深入分析kube-batch（4）——actions

weixin_34292287發表於2018-10-18

原文網址 : https://blog.csdn.net/weixin_34292287/article/details/86839970

深入分析kube-batch（4）——actions

action是真正的排程過程，順序是reclaim -> allocate -> backfill -> preempt

interface

// Action is the interface of scheduler action.
type Action interface {
   // The unique name of Action.
   Name() string

   // Initialize initializes the allocator plugins.
   Initialize()

   // Execute allocates the cluster's resources into each queue.
   Execute(ssn *Session)

   // UnIntialize un-initializes the allocator plugins.
   UnInitialize()
}

重點關注Execute實現

reclaim

kube-batch\pkg\scheduler\actions\reclaim\reclaim.go

func (alloc *reclaimAction) Execute(ssn *framework.Session) {
   queues := util.NewPriorityQueue(ssn.QueueOrderFn)

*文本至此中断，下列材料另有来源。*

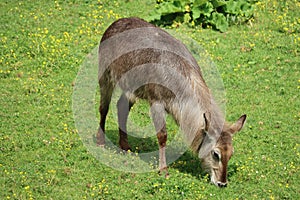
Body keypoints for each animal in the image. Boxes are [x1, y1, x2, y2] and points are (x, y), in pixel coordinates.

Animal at [96, 17, 246, 188]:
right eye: (216, 154)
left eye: (231, 153)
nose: (222, 183)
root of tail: (116, 22)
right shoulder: (156, 102)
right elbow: (162, 136)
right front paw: (163, 170)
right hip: (106, 76)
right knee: (103, 108)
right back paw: (100, 141)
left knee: (121, 106)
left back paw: (125, 146)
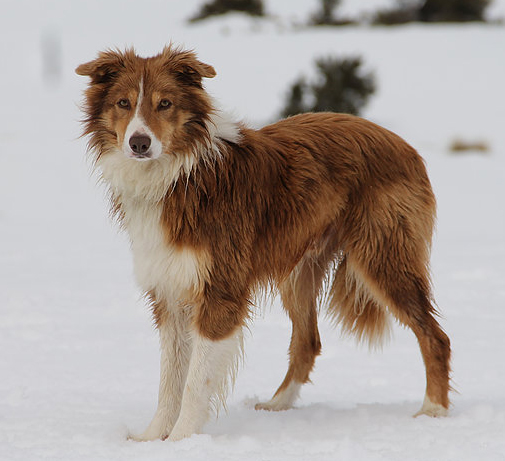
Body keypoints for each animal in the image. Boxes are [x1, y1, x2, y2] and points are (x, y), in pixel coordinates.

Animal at [75, 47, 448, 442]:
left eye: (165, 103)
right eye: (123, 103)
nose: (139, 143)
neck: (179, 175)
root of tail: (403, 144)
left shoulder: (220, 291)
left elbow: (195, 382)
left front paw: (181, 439)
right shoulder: (169, 291)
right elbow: (169, 379)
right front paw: (151, 438)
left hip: (383, 257)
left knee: (435, 336)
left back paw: (433, 410)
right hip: (298, 272)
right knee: (308, 341)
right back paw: (277, 405)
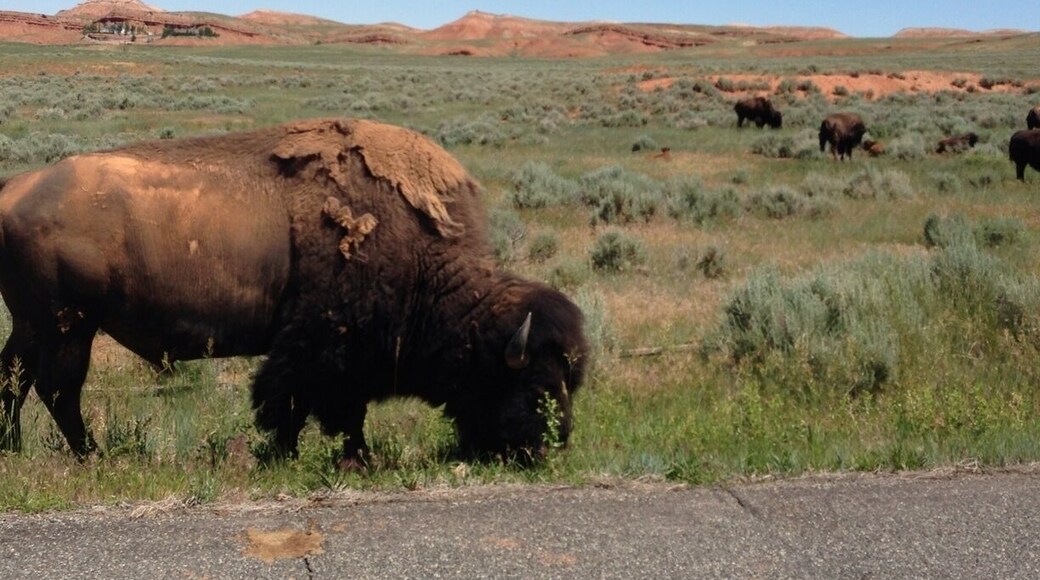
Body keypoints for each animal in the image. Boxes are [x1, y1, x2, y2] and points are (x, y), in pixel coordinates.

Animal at [0, 118, 588, 465]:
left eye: (571, 380)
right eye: (535, 383)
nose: (553, 447)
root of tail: (15, 188)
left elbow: (324, 405)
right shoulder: (324, 345)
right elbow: (310, 403)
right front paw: (331, 458)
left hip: (36, 326)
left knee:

   preemptorsMap := map[api.QueueID]*util.PriorityQueue{}
   preemptorTasks := map[api.JobID]*util.PriorityQueue{}

   for _, job := range ssn.Jobs {
      queues.Push(queue)

      if len(job.TaskStatusIndex[api.Pending]) != 0 {
         preemptorsMap[job.Queue].Push(job)
         
         for _, task := range job.TaskStatusIndex[api.Pending] {
            preemptorTasks[job.UID].Push(task)
         }
      }
   }

根據優先順序排序queue
將待排程的task儲存為搶佔者

for {
   if queues.Empty() {
      break
   }

   queue := queues.Pop().(*api.QueueInfo)
   jobs, found := preemptorsMap[queue.UID]
   tasks, found := preemptorTasks[job.UID]

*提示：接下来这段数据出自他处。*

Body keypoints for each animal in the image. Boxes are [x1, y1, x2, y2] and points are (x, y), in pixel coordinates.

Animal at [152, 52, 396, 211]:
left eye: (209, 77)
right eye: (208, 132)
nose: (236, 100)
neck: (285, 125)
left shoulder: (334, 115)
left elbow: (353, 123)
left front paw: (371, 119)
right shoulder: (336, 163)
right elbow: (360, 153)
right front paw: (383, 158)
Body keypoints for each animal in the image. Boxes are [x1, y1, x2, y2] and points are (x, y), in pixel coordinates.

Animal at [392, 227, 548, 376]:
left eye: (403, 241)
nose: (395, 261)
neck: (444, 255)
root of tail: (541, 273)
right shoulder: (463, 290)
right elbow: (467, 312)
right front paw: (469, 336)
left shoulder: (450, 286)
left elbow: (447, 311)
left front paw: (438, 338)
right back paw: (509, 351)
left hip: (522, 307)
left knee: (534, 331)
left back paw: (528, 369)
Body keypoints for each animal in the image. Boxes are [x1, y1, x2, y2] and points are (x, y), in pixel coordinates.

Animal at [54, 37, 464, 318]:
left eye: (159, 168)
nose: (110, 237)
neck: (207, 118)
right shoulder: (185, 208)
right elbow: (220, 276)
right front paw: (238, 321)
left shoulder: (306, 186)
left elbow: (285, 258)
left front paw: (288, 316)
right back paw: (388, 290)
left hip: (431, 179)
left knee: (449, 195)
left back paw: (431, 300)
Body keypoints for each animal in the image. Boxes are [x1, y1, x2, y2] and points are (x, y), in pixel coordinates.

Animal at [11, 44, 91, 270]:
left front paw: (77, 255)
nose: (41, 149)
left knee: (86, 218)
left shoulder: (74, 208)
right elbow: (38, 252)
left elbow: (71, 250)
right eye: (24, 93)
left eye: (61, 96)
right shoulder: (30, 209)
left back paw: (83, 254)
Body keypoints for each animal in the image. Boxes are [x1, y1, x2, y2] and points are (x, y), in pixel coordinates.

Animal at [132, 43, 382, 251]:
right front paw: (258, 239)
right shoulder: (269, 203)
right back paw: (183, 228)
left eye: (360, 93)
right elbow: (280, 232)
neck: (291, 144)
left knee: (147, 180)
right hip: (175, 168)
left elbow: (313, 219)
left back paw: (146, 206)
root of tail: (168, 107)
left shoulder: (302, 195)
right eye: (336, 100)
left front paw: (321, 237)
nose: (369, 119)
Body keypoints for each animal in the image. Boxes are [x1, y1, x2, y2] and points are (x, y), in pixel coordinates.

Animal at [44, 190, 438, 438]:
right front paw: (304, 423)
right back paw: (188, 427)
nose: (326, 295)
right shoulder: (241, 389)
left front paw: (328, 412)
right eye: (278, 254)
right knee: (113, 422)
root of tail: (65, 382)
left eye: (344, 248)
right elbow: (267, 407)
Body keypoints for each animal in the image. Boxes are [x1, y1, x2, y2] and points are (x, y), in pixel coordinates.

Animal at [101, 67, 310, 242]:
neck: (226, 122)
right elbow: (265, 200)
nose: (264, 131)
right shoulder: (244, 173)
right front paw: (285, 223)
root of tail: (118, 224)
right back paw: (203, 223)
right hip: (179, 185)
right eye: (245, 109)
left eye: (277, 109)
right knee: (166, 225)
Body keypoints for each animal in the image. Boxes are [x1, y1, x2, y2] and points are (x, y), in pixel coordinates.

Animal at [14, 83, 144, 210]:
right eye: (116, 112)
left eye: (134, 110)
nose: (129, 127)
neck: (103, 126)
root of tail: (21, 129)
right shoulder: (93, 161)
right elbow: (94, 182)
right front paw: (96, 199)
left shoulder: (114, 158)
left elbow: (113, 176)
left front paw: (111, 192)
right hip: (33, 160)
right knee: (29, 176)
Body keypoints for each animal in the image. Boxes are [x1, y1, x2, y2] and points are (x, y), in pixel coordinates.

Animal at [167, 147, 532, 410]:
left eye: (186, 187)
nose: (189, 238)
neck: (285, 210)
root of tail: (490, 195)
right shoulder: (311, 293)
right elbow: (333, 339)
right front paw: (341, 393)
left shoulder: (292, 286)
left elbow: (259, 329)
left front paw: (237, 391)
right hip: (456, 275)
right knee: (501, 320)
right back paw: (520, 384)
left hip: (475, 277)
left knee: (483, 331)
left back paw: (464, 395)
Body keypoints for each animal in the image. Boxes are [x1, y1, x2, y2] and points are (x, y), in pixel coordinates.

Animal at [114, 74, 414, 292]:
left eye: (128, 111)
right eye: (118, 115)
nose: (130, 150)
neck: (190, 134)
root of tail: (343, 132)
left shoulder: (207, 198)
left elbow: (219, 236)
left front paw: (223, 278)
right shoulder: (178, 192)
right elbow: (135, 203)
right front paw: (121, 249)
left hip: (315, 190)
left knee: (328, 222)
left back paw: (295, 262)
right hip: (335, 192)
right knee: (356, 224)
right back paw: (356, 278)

   resreq := task.Resreq.Clone()
   reclaimed := api.EmptyResource()

   assigned := false

   for _, n := range ssn.Nodes {
      if err := ssn.PredicateFn(task, n); err != nil {
         continue
      }

      var reclaimees []*api.TaskInfo
      for _, task := range n.Tasks {
         if task.Status != api.Running {
            continue
         }

         reclaimees = append(reclaimees, task.Clone())
      }
      victims := ssn.Reclaimable(task, reclaimees)

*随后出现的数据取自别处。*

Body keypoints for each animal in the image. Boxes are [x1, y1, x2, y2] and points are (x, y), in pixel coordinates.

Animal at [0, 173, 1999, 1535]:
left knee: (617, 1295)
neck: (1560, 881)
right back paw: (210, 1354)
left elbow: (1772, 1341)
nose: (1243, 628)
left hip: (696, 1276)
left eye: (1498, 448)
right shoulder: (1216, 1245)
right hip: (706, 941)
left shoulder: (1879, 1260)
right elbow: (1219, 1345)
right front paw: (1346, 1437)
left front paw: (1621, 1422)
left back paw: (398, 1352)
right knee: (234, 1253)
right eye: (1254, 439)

      if len(victims) == 0 {
         continue
      }

      // If not enough resource, continue
      allRes := api.EmptyResource()
      for _, v := range victims {
         allRes.Add(v.Resreq)
      }
      if allRes.Less(resreq) {
         continue
      }

      // Reclaim victims for tasks.
      for _, reclaimee := range victims {
         ssn.Evict(reclaimee, "reclaim")
         
         reclaimed.Add(reclaimee.Resreq)
         if resreq.LessEqual(reclaimee.Resreq) {
            break
         }
         resreq.Sub(reclaimee.Resreq)
      }       
      break
   }

}

找到優先順序最高的queue，job，task
遍歷node，首先過預選函式，很奇怪，沒有PodFitsResources，應該是kube-batch自己管理資源
找到node上正在執行的pod
找到受害者
如果受害者資源總量小於pod申請資源總量，就跳過
驅逐受害者，呼叫刪除介面
如果釋放足夠的資源，就跳出驅逐

reclaim過程目前還沒遇到過，回收函式也不是很理解。我覺得回收不是很必要，驅逐邏輯不應該在這裡做，kubelet已經有了驅逐邏輯，不是很明白reclaim的必要性。而且不是每次都需要回收，應該判斷node是否自願不足。我會在配置中移除reclaim的action，還能提高效能。

allocate

        for !tasks.Empty() {
            task := tasks.Pop().(*api.TaskInfo)

            for _, node := range ssn.Nodes {
                if err := ssn.PredicateFn(task, node); err != nil {
                    continue
                }

                // Allocate idle resource to the task.
                if task.Resreq.LessEqual(node.Idle) {
                    ssn.Allocate(task, node.Name)
                    break
                }
            }
        }

分配過程只看最核心的部分，

過一遍預選函式，
比較pod資源申請和node空閒資源
bind

這裡解決了上面的疑問，預選函式中沒有PodFitsResources，是因為在這裡實現了類似功能；不過又多了一個疑問，這裡如果node滿足pod要求，那麼就直接bind了？沒有優選過程嗎？那soft親和性怎麼辦？

backfill

func (alloc *backfillAction) Execute(ssn *framework.Session) {

   for _, job := range ssn.Jobs {
      for _, task := range job.TaskStatusIndex[api.Pending] {
         
         if task.Resreq.IsEmpty() {
            for _, node := range ssn.Nodes {
               ssn.PredicateFn(task, node);

               ssn.Allocate(task, node.Name)
               break
            }
         }
      }
   }
}

backfill是為了處理BestEffort後加的action，相關issue。

preempt

搶佔邏輯一直沒有很理解，這裡先暫時不分析了，會另外開一篇文章專門介紹搶佔，不過kube-batch的搶佔跟K8S的不太一樣。

總結

學習了馬達老師的kube-batch為我開啟了一個新思路，不過對於我的專案可能有點重，不是很需要回收和搶佔邏輯，還有貌似也不支援優選邏輯，沒有優選就沒有soft親和性，這個是個非常致命的問題，所以後期應該準備參考default-scheduler和kube-batch自己寫一個排程器了。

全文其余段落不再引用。